¿CON DEDO O SIN DEDO?

CON DEDO O SIN DEDO

No hace tanto tiempo, quizás hace unos 80 años, los niños campesinos, si tenían suerte, iban a la escuela hasta cuarto grado.  Pero, las niñas corrían otra suerte, ¿Para qué tendrían que mandarlas a la escuela si al fin y al cabo no necesitaban leer si sólo iban a pasar la vida, cocinando, lavando, remendando, planchando, limpiando?  Distinta suerte tuvo IGNACIA, quien por muchos años cocinó en mi casa.  Ella contaba que su padre no la quiso nunca porque salió igual a la abuela materna, la suegra, con un dedo del pie montado; por eso, desde muy niña, le exigían que cumpliera con complicadas tareas de casa y, a los 8 años, la mandaron donde una vecina que tenía fonda, para que ayude en los quehaceres.

La mujer de la fonda, le tomó cariño y decidió que la niña vaya a la escuela en las mañanas y que en la tarde, ayudaría a las tareas de servir a los comensales y ayudar en la cocina.

Ignacia contaba que no pasó mal aunque le dolía la separación de su madre.

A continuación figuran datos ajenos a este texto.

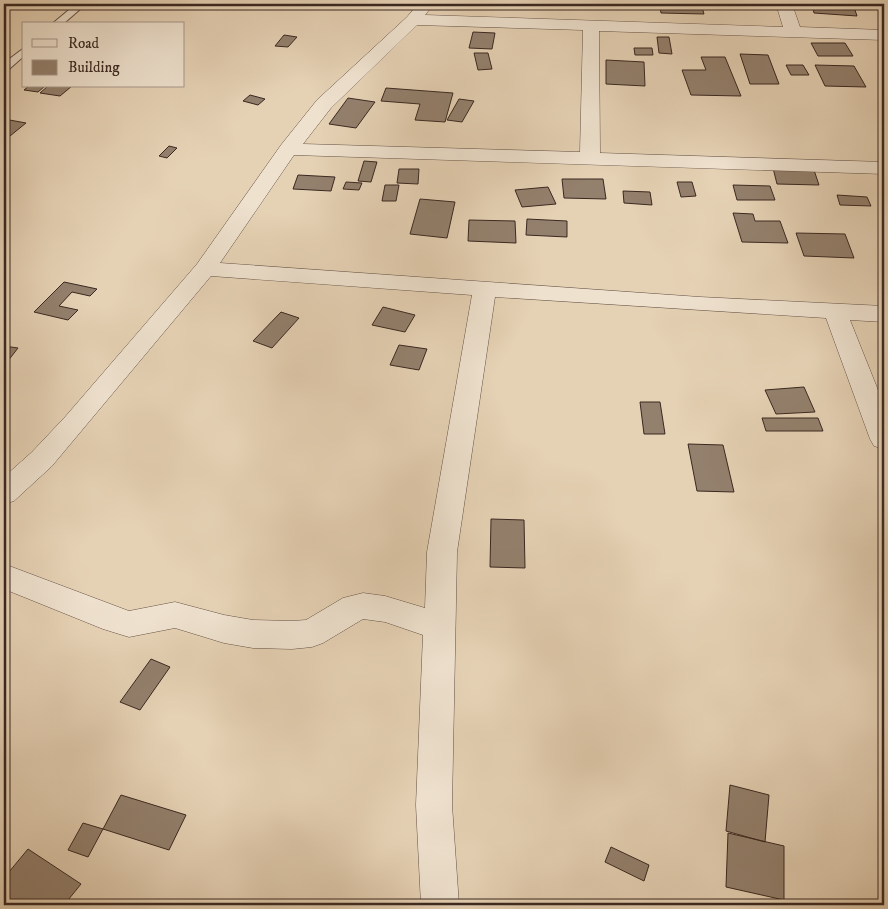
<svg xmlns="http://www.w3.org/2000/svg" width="888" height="909" viewBox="0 0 888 909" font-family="'IM FELL DW Pica',serif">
<rect width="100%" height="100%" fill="#e5d1b4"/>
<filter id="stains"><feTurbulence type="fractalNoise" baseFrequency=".004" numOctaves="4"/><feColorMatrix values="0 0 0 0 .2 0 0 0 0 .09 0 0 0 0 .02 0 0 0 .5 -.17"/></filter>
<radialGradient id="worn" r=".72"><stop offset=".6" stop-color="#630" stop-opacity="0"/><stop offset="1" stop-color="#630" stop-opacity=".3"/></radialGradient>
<path fill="#93806d" stroke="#3a2821" d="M 685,4 L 701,4 L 704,14 L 661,13 L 660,7 L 686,8 Z
M 812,4 L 854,7 L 857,16 L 814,13 Z
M 473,32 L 495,33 L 492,49 L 469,48 Z
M 284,35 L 297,37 L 288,47 L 275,46 Z
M 657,37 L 669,37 L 672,54 L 659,53 Z
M 811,43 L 845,43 L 853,56 L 818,56 Z
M 634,48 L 652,48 L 653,55 L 635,55 Z
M 474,53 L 488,53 L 492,69 L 478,70 Z
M 740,54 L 768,55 L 779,84 L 750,84 Z
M 701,57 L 725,57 L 741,96 L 691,95 L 682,70 L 706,70 Z
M 606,60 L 644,62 L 645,86 L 606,84 Z
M 786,65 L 803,65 L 809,75 L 791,75 Z
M 815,65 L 854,66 L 866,87 L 825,86 Z
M 29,86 L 45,86 L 38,92 L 24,90 Z
M 48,86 L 72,86 L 60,96 L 40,93 Z
M 386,88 L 453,93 L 445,122 L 415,120 L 420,104 L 381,101 Z
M 250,95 L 265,99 L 258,105 L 243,101 Z
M 348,98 L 375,102 L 356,128 L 329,124 Z
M 459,99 L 474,101 L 462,122 L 447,120 Z
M 4,119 L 26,123 L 10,136 L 4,135 Z
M 169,146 L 177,148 L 167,158 L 159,156 Z
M 364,161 L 377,162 L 371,182 L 358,181 Z
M 773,168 L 814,170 L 819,185 L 777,184 Z
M 399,169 L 419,169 L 418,184 L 397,183 Z
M 298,175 L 335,177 L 331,191 L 293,189 Z
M 562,179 L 603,179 L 606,199 L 564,198 Z
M 346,182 L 362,183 L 359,190 L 343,189 Z
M 677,182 L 692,182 L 696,196 L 681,197 Z
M 385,185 L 399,185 L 396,201 L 382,201 Z
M 733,185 L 770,186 L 775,200 L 737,200 Z
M 548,187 L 556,204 L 522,207 L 515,190 Z
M 623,191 L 650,192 L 652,205 L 624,203 Z
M 837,195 L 867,197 L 871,206 L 840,205 Z
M 420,199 L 455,202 L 447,238 L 410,234 Z
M 733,213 L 753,214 L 755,221 L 780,221 L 788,243 L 742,242 Z
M 527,219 L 567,221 L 567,237 L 526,235 Z
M 469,220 L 515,221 L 516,243 L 468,241 Z
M 796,233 L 845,234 L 854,258 L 804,256 Z
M 64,282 L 97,289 L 90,296 L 72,292 L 59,306 L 78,310 L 68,320 L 34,312 Z
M 383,307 L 415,315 L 405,332 L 372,325 Z
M 281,312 L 299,318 L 272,348 L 253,341 Z
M 399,345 L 427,349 L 419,370 L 390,365 Z
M 4,346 L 18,348 L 4,366 Z
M 804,387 L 815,412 L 776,414 L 765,390 Z
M 640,402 L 660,402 L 665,434 L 644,434 Z
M 762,418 L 818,418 L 823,431 L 766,431 Z
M 688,444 L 723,445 L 734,492 L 697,491 Z
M 491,519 L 524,520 L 525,568 L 490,567 Z
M 151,659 L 170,667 L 140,710 L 120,702 Z
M 730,785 L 769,795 L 765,842 L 726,831 Z
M 121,795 L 186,815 L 169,850 L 103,829 Z
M 83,823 L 103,829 L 88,857 L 68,850 Z
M 728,833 L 784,846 L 784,900 L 726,887 Z
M 611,847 L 649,865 L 644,881 L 605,862 Z
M 28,849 L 81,884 L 64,905 L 4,905 L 4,878 Z"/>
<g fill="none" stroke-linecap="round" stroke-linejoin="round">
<g stroke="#655246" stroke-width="2">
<path id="service" d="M 76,4 L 86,4 L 63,24 L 52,24 Z
M 24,48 L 24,56 L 8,70 L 4,71 L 4,63 Z"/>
</g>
<g stroke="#655246" stroke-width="1">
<path id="minor" d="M 418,4 L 434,4 L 425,15 L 783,27 L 776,4 L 792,4 L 800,27 L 884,30 L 884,40 L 599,31 L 600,153 L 884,162 L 884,174 L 294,155 L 220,263 L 700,297 L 884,306 L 884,322 L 850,320 L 884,405 L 884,449 L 874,446 L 870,439 L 826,318 L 495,297 L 457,552 L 452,805 L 459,905 L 421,905 L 416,805 L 423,635 L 385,622 L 363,619 L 323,643 L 312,647 L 292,649 L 253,648 L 224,643 L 175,628 L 129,637 L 103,629 L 4,589 L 4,564 L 129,611 L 175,602 L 224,615 L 253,620 L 292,621 L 306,620 L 343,598 L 363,593 L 385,596 L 425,608 L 427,552 L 472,295 L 211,276 L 52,466 L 14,501 L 4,504 L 4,477 L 32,452 L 65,417 L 197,264 L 281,145 L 317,100 L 407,17 ZM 417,25 L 583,30 L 580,152 L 303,144 L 331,108 Z"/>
</g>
<use href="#service" fill="#eee1ce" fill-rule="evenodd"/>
<use href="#minor" fill="#eee1ce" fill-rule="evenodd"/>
</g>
<rect width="888" height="909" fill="none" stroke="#e5d1b4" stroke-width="20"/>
<rect x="5" y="5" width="878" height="899" fill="none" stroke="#3a2821" stroke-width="2.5"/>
<rect x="10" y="10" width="868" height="889" fill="none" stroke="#3a2821"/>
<rect x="22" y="22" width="162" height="65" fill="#eee1ce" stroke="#a69789"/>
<rect x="32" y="39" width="25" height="8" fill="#eee1ce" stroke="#a69789"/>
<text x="68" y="48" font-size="15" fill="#3a2821">Road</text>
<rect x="32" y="60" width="25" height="15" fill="#93806d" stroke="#a69789"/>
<text x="68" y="72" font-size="15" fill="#3a2821">Building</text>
<rect width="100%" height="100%" filter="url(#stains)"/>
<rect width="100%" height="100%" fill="url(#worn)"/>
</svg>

Ella era muy observadora y todo aprendía, así se dio cuenta que no todas las personas eran iguales; ella decía: “Unos nacen con estrella y otros nacen estrellados”.

Entre los desiguales que frecuentaban la fonda en Jesús María, había un gringo que no sabía de dónde había salido.  A él le gustaba que le prepararan una gran tortilla de huevos con cebolla, tomate, pimiento.  La fondera en persona era la encargada de todo el proceso.  Se esmeraba en batir los huevos y poner las legumbres bien picaditas y, cuando estaba lista la sartén, vaciaba la tortilla y se ayudaba con el dedo para que no quede ni una gota en el recipiente.-  El gringo que observa la operación tortilla, le dijo, doña Petra, yo quiero tortilla pero sin dedo.-  Los demás comensales que por el rabillo del ojo observaban la escena, se morían de risa de la ocurrencia y desde entonces, todos cuando entraban a la fonda, pedían las viandas con dedo o sin dedo.

Al principio doña Petra se disgustaba con la broma, después, ella mismo preguntaba, cómo quiere su arrimado, con dedo o sin dedo.

Ignacia se reía cada vez que se acordaba de la historia y, cuando nos hacía tortilla nos preguntaba, quiere con dedo o sin dedo.  Ignacia ya murió pero en casa, seguimos preguntando, con dedo o sin dedo, cuando hacemos la tortilla.